Unfortunately, the nomad H’rai could tell us very little about their cousins, as they only met with them once a year or so to trade. They would tell us that they were strange, but not nearly as strange as we. They got no argument from us there.
Over the next few weeks we met other nomad tribes and managed to repeat our healings-for-food-and-information deal with most of them. Only one became belligerent as we approached, thumping arrows into the water around us as we angled toward the shore, but several very loud bursts from Amethyst’s assault rifle quickly put a stop to that.
The weather soon turned miserable as one storm front after another battered the countryside, and we were forced to spend almost a week camped ashore. Huddling in our tents and under tarps as we tried to get mud-encrusted logs to catch fire was a very unpleasant business. Not for the first time I felt the deep pang of homesickness, yearning for the clean--and dry!--metallic walls of the Tower.

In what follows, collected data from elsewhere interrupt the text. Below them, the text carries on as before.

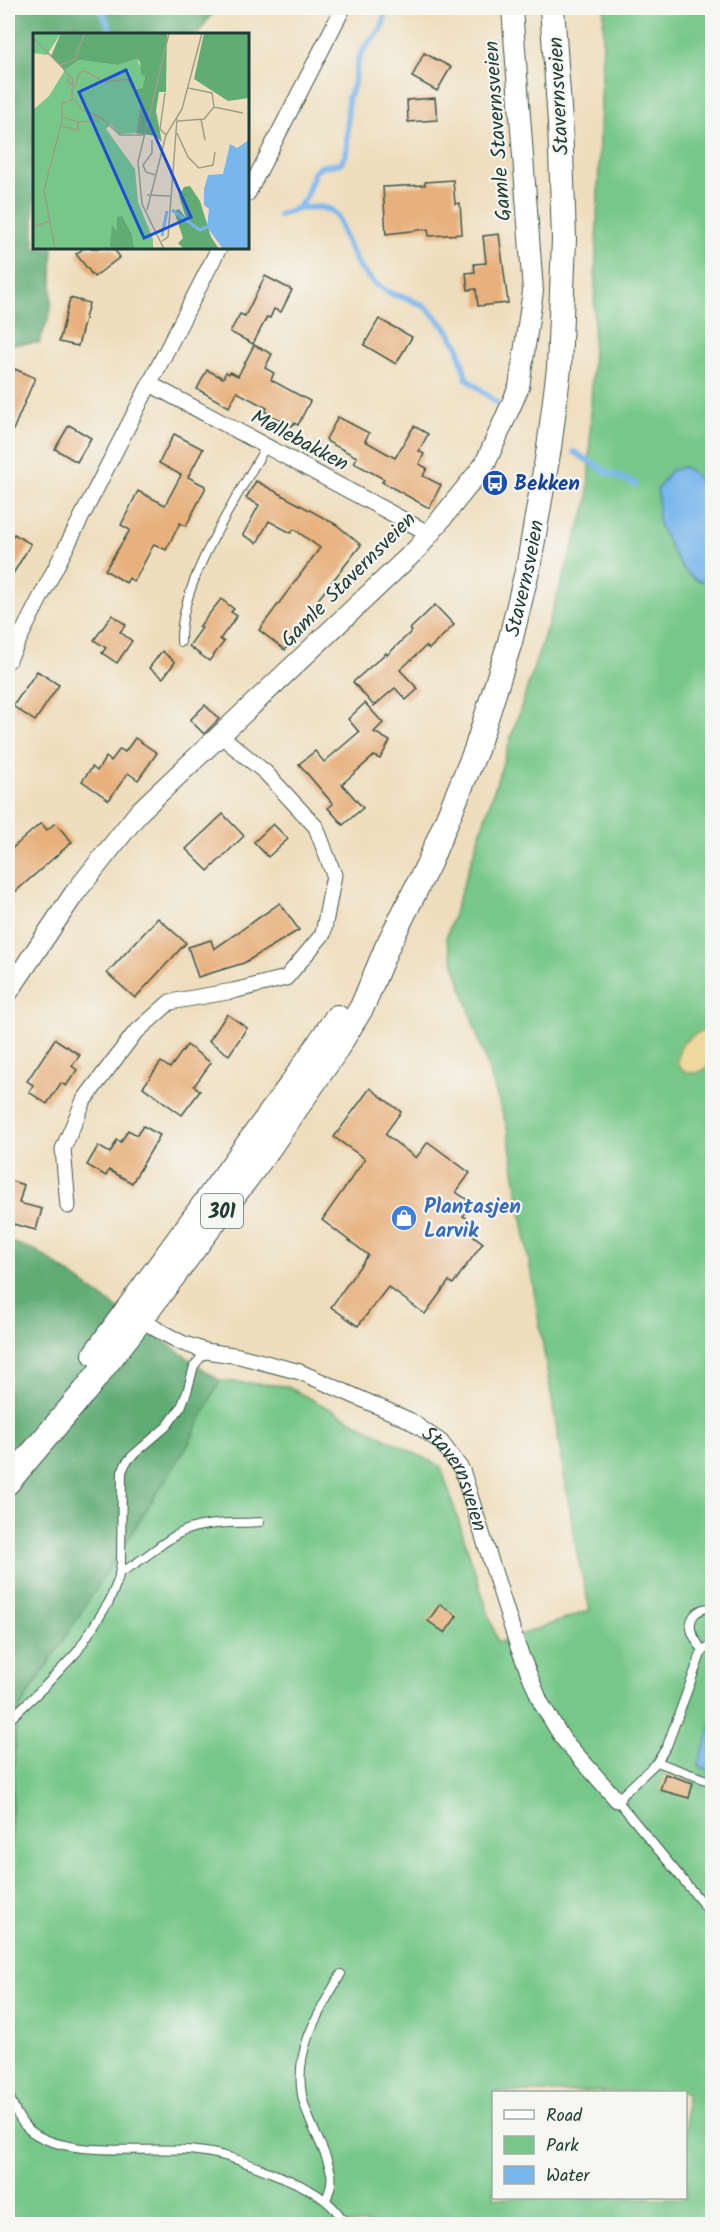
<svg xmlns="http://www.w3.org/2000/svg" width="720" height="2232" font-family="Kalam,sans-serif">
  <rect width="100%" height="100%" fill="#f6f6f2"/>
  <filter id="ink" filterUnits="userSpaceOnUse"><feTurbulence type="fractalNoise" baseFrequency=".0167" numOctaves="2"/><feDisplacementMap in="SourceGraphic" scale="12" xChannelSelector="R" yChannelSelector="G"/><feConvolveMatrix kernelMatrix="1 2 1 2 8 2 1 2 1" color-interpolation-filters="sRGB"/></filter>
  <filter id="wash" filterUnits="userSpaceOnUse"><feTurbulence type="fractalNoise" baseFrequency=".008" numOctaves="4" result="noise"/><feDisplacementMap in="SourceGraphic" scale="24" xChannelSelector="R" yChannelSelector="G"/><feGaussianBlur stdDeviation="1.35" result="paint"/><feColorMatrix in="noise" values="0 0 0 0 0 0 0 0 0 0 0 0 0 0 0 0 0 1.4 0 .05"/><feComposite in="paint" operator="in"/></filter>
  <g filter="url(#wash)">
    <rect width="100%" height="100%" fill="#efdebd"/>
    <path fill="#77c789" stroke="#4b825e" stroke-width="1.5" fill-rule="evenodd" d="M604 8H712V2224H8V1896L16 1714 189 1443 220 1381 286 1386 441 1467 498 1643 590 1610 577 1553 507 1127 446 938 588 501ZM494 2092H686V2198H494Z"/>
    <g fill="#61ac75" stroke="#407454" stroke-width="1.5">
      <path d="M8 8H216L198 34H87L74 24 59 34H34V248H53L51 311 39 343 8 344Z"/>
      <path d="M8 1241 37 1251 220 1381 189 1443 16 1714 8 1896Z"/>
    </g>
    <path fill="#eeda9e" stroke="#868c69" stroke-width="1.5" d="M700 1032 707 1033 712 1038C713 1044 714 1052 712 1058 709 1074 687 1078 678 1065 676 1049 685 1038 700 1032Z"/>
    <g fill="#79b6ec" stroke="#4c7a90" stroke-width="1.5">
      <path d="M683 467C715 481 694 502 712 517V582C688 585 676 559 667 540 664 534 659 526 658 518 656 509 661 500 657 490L670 471Z"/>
      <path d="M712 1722V1771L698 1766Z"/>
    </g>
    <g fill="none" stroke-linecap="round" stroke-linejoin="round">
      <g stroke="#79b6ec" stroke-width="6">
        <path d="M101 8 112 34"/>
        <path d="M298 208 320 207 331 210 338 217 345 239 360 268 375 284 392 294 409 299 426 307 447 329 458 346 466 378 496 402"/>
        <path d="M279 215 298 208 306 197 314 173 320 167 341 163 346 154 347 143 348 98 354 84 358 60 365 47 382 28 386 8"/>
        <path d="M574 452 609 473 636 484"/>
      </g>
    </g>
    <g id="blocks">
      <g fill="#e7b07b">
        <path d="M424 53 451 67 437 91 412 77Z"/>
        <path d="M435 98 437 120 408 122 407 100Z"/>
        <path d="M453 180 455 204 460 203 462 234 429 236 428 229 386 234 383 187 425 185V182Z"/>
        <path d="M499 234 508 303 478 306 476 289 468 290 466 273 475 272 474 264 486 263 483 236Z"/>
        <path d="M84 248H113L120 257 94 277 76 254Z"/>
        <path d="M265 276 292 290 281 312 274 309 270 318 267 317 253 344 230 332 240 314 245 316Z"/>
        <path d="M70 298 89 303 78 346 59 342Z"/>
        <path d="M379 319 412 337 396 364 364 345Z"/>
        <path d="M254 345 272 354 265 368 274 373 271 380 310 401 298 425 294 423 292 426 265 412 267 408 237 392 229 407 197 389 207 370 223 378 226 372 229 374 230 372 238 376Z"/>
        <path d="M15 369 35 378 8 442V386Z"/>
        <path d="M338 417 369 433 365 441 395 458 414 426 428 434 419 451 424 454 419 464 427 468 423 476 441 485 429 508 382 482 384 479 354 463 357 457 328 442 326 439Z"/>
        <path d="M69 425 91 438 77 462 55 449Z"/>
        <path d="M174 434 203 449 188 477 205 486V489L186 526 180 523 166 550 154 544 134 582 129 578 126 583 105 570 130 530 121 525 138 491 165 505 181 475 159 463Z"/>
        <path d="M256 481 337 525 361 545 297 626 301 629 285 650 259 630 320 548 294 529 291 533 269 521 257 543 243 535 259 505 246 498Z"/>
        <path d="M14 534 31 544 8 582V545Z"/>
        <path d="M221 599 234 609 231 612 237 616 220 639 224 642 209 661 189 646 202 628 199 627Z"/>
        <path d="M435 605 454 625 429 649 426 646 400 670 418 689 406 700 395 688 374 706 353 682 386 653 387 655 412 631 410 629Z"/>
        <path d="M112 615 126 625 120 632 132 641 117 663 102 653 106 648 94 640Z"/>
        <path d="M162 651 175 662 163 678 149 668Z"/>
        <path d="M37 671 59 685 35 721 13 706Z"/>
        <path d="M365 703 383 723 374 732 390 741 380 759 374 756 342 784 363 808 343 825 328 808 333 804 299 764 315 751 324 762 359 732 348 719Z"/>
        <path d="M205 705 219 719 204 734 190 720Z"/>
        <path d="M135 738 157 753 138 780 128 773 109 800 82 781 92 767 97 771 106 757 111 761 120 749 125 752Z"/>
        <path d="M223 814 244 836 208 871 186 849Z"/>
        <path d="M41 823 47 830 55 823 72 842 8 898V852Z"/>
        <path d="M273 824 288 839 268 857 254 842Z"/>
        <path d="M280 903 299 930 244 963 198 977 188 947 211 940 214 949Z"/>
        <path d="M158 918 186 943 135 998 107 973Z"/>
        <path d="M227 1014 247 1028 229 1055 209 1041Z"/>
        <path d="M55 1039 80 1055 72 1066 77 1070 66 1086 61 1083 47 1104 29 1092 33 1085 27 1081Z"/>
        <path d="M187 1045 211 1063 194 1086 200 1091 182 1115 143 1087 161 1062 170 1068Z"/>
        <path d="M370 1088 401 1112 385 1134 416 1158 428 1142 470 1173 456 1192 473 1204 463 1216 468 1219 462 1227 483 1243 453 1284 449 1281 425 1314 388 1287 358 1326 331 1307 368 1255 322 1220 365 1159 334 1137Z"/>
        <path d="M143 1126 160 1135 132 1183 109 1170 106 1176 87 1165 98 1146 110 1153 117 1140 121 1142 128 1130 137 1135Z"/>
        <path d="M8 1180 24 1185 19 1203 42 1209 36 1230 13 1224 12 1228 8 1227Z"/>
        <path d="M440 1604 457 1616 445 1633 428 1621Z"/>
        <path d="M665 1774 693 1783 689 1798 660 1790Z"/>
      </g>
    </g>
  </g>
  <g filter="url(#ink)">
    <use href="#blocks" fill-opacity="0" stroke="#3e5549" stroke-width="1.5"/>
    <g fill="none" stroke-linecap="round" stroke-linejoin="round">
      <g stroke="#3e5549" stroke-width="10">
        <g id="service">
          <path d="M181 642C179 583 237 498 266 446"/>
          <path d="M120 1572C142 1563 157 1545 178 1534 201 1521 234 1524 260 1522"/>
          <path d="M712 1608C700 1607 689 1615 691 1629 692 1636 699 1644 702 1651L712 1645"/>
          <path d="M702 1651 667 1746 657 1762 617 1800 712 1915"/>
          <path d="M8 1721 44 1687 77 1652 109 1602 118 1580 121 1563 122 1472 126 1463 132 1456 167 1426 181 1407 187 1392 194 1366 206 1351"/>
          <path d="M657 1762 712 1782"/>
          <path d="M8 2092C13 2105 17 2118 27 2128 63 2161 151 2145 197 2151 230 2154 259 2168 289 2180 311 2189 334 2202 345 2224"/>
          <path d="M326 2200C329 2192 333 2182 331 2173 325 2146 307 2123 302 2095 294 2049 319 2012 341 1974"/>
        </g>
      </g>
      <g stroke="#3e5549" stroke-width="17">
        <g id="minor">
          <path d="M248 193 343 8"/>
          <path d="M150 384 430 534"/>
          <path d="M8 661 219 248"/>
          <path d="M68 1206 63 1149 84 1100 134 1034 170 1002 233 991 286 978 323 934 334 875 316 827 266 773 220 735"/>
          <path id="s1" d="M137 1315 156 1329 182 1343 206 1351 239 1356 300 1372 409 1420 441 1442 462 1470 518 1647 541 1703 563 1739 617 1800"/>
        </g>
      </g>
      <g stroke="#3e5549" stroke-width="22">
        <path id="tertiary" d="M8 992 74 894 140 811 418 548 485 464 519 387 533 291 512 8"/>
      </g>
      <g stroke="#3e5549" stroke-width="26">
        <g id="primary">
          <path d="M95 1354 291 1085 337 1017"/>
          <path id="s2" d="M8 1482 85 1391 142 1318 267 1151 332 1056 362 1007 387 947 429 863 476 750 510 642 529 563 549 448 559 368 564 239 560 122 552 8"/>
        </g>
      </g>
      <use href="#service" stroke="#fff" stroke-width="8"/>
      <use href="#minor" stroke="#fff" stroke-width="15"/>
      <use href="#tertiary" stroke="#fff" stroke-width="20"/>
      <use href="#primary" stroke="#fff" stroke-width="24"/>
    </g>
  </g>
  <defs>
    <g id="bus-disc" transform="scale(1.35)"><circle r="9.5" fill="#1a4fb4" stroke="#f6f6f2"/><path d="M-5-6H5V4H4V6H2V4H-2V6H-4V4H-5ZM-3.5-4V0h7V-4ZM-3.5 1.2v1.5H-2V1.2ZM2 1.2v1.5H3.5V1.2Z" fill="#fff"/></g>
    <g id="shop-disc" transform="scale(1.35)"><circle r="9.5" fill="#3f7fe0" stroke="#f6f6f2"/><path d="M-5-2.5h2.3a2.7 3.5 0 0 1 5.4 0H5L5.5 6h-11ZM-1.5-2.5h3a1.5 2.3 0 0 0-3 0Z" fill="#fff"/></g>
  </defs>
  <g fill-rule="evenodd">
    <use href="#bus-disc" x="495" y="483"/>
    <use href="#shop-disc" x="404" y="1218"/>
  </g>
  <g text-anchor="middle" stroke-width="4.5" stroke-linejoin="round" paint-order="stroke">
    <rect fill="#f6f6f2" stroke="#60746d" stroke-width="1.5" x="201" y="1194" width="42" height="34" rx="4.5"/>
    <g font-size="20" font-weight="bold" fill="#1f3d34">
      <text x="222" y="1218">301</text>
    </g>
    <g font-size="21" fill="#1f3d34" stroke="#f6f6f2">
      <text transform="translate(558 96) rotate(-93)" y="7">Stavernsveien</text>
      <text transform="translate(497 131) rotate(-94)" y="7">Gamle Stavernsveien</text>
      <text transform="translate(300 440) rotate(28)" y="7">Møllebakken</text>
      <text dy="7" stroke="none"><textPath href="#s2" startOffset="1053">Stavernsveien</textPath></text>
      <text transform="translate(348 579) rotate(-45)" y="7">Gamle Stavernsveien</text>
      <text dy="7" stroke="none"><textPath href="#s1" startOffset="372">Stavernsveien</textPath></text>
    </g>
    <g font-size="21" font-weight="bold" fill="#164399" stroke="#f6f6f2" text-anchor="start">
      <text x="514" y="490">Bekken</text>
    </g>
    <g font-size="21" font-weight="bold" fill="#366cbe" stroke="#f6f6f2" text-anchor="start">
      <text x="424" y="1213">Plantasjen<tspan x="424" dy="24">Larvik</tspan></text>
    </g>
  </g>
  <g transform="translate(33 33)">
    <rect width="216" height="216" fill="#efdebd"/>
    <path d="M0 0H28L14 22 0 20ZM104 26 112 44 109 55 101 56 107 72 103 100 86 101 78 91 73 96 102 136 105 169 120 206V216H0V77L16 63 32 37 46 27 85 32Z" fill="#77c789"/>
    <path d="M28 0H134L133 59H126L123 78 129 109 123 103 103 100 107 72 101 56 109 55 112 44 108 41 107 29 104 26 85 32 46 27 32 37 18 23ZM171 0H216V65L195 68 161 46ZM157 153 167 168 178 204 186 216H151L145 210 150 205 141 178 146 176 153 185 146 163 151 154ZM89 183 99 202 101 216 77 214 79 192 84 198V184Z" fill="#61ac75"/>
    <path d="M216 107V216H190L174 194 176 176 171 172V156L175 142 190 141 197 111 204 115Z" fill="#79b6ec"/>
    <path fill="none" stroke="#79b6ec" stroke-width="3" d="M139 177 167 197 174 194M129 203 134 178"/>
    <path fill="none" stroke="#9c9e86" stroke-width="1.5" d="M0 5 27 32 42 26 52 0M27 32 40 47 39 65 50 77 70 86 87 102H112M37 42 34 49 42 53 46 40 52 38 72 49 95 46 108 69 105 101M132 60 127 96 133 102M181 74 210 80M30 84 45 89 63 88M168 86 172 107M145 88 171 86 181 74 179 60 155 55M27 93 45 97V89M144 100 155 124 166 135 180 132 182 119M119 107V120L110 132 113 139 122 142M114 162 137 163M114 177 133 102 149 76 169 0M0 194 17 188M129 208 135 204 144 86M22 216 11 157 29 88V70L41 66M131 216 109 171 105 129 136 0"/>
    <path fill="#1d4ed8" fill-opacity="0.15" stroke="#1d4ed8" stroke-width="3" d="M93 37 158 184 111 205 46 59Z"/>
    <rect width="216" height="216" fill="none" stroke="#1f3d34" stroke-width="3"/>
  </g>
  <rect width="720" height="2232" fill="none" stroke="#f6f6f2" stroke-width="30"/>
  <rect x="492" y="2091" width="195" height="108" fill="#f6f6f2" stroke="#a0aca6" stroke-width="1.5"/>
  <rect x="504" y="2110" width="30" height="9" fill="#ffffff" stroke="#a0aca6" stroke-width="1.5"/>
  <text x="546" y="2121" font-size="18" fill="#1f3d34">Road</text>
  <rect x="504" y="2136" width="30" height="18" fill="#77c789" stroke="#a0aca6" stroke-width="1.5"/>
  <text x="546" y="2151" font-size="18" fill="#1f3d34">Park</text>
  <rect x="504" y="2166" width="30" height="18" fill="#79b6ec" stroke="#a0aca6" stroke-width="1.5"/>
  <text x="546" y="2181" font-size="18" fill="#1f3d34">Water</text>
</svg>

When the quick succession of rains finally ceased, Cloud insisted on delaying our departure so he could go hunting, which he said was best after just such a sustained downpour. Unfortunately, that was when he ran afoul of a Wolfling mated pair.
Wolflings were mammalian bipeds similar to Myotans in that they had very human-like body structures and features, except for the fact that their animal genes came from wolves, not bats. They were somewhat human-sized, with angular wolf-like heads, a covering of shaggy body fur, and
a peculiar digitigrade stance. They looked similar to the half-man, half-canine werewolves I had read about in ancient Earth legends.
Unfortunately, unlike us Myotans, they could never evolve a technical society of their own because of a devastating quirk in their biology. They mated for life, and when the female becomes pregnant she exudes a pheromone that triggers a dramatic, hormone-driven transformation in the male. Over the course of several weeks, he will add over two dozen kilograms of muscle mass, his limbs extending to ape-like proportions. His fur grows coarser and his skin tougher, his claws and fangs becoming curved and razor-sharp. Unfortunately, he also loses much of his human-level sentience, becoming little better than a berserker hunting and killing machine, obsessed with only one thing: providing for and protecting his mate and brood at all costs. Anyone even approaching his family is likely to be rent limb from limb. When the female stops lactating she stops producing the pheromone and the male will transform back to his more human-like state, at least until the next time his mate becomes pregnant.
The transformation sometimes is as frightening to the female as it is to non-Wolflings, especially the first time she sees it happen. That is what happened to Cloud; he ran across a newly-mated female fleeing in terror from her just-transformed male. Cloud, dumb gallant hunter that he is, approached her, fearing she was fleeing from some wild animal, despite her trying to warn him away. It took him some minutes to finally realize what she was, and by then it was almost too late. The male lunged out of the woods and nearly swiped his head off with one blow.
I suppose it is a tribute to Cloud’s skill as a hunter that he managed to stay alive long enough to reach the rest of us, the huge slavering humanoid wolf hot on his heels. The creature had over half a dozen arrows sticking out of it from Cloud’s bow, but that hardly seemed to slow it down. After several harrowing minutes of fighting, we managed to drive it off with a combination of guns and spells.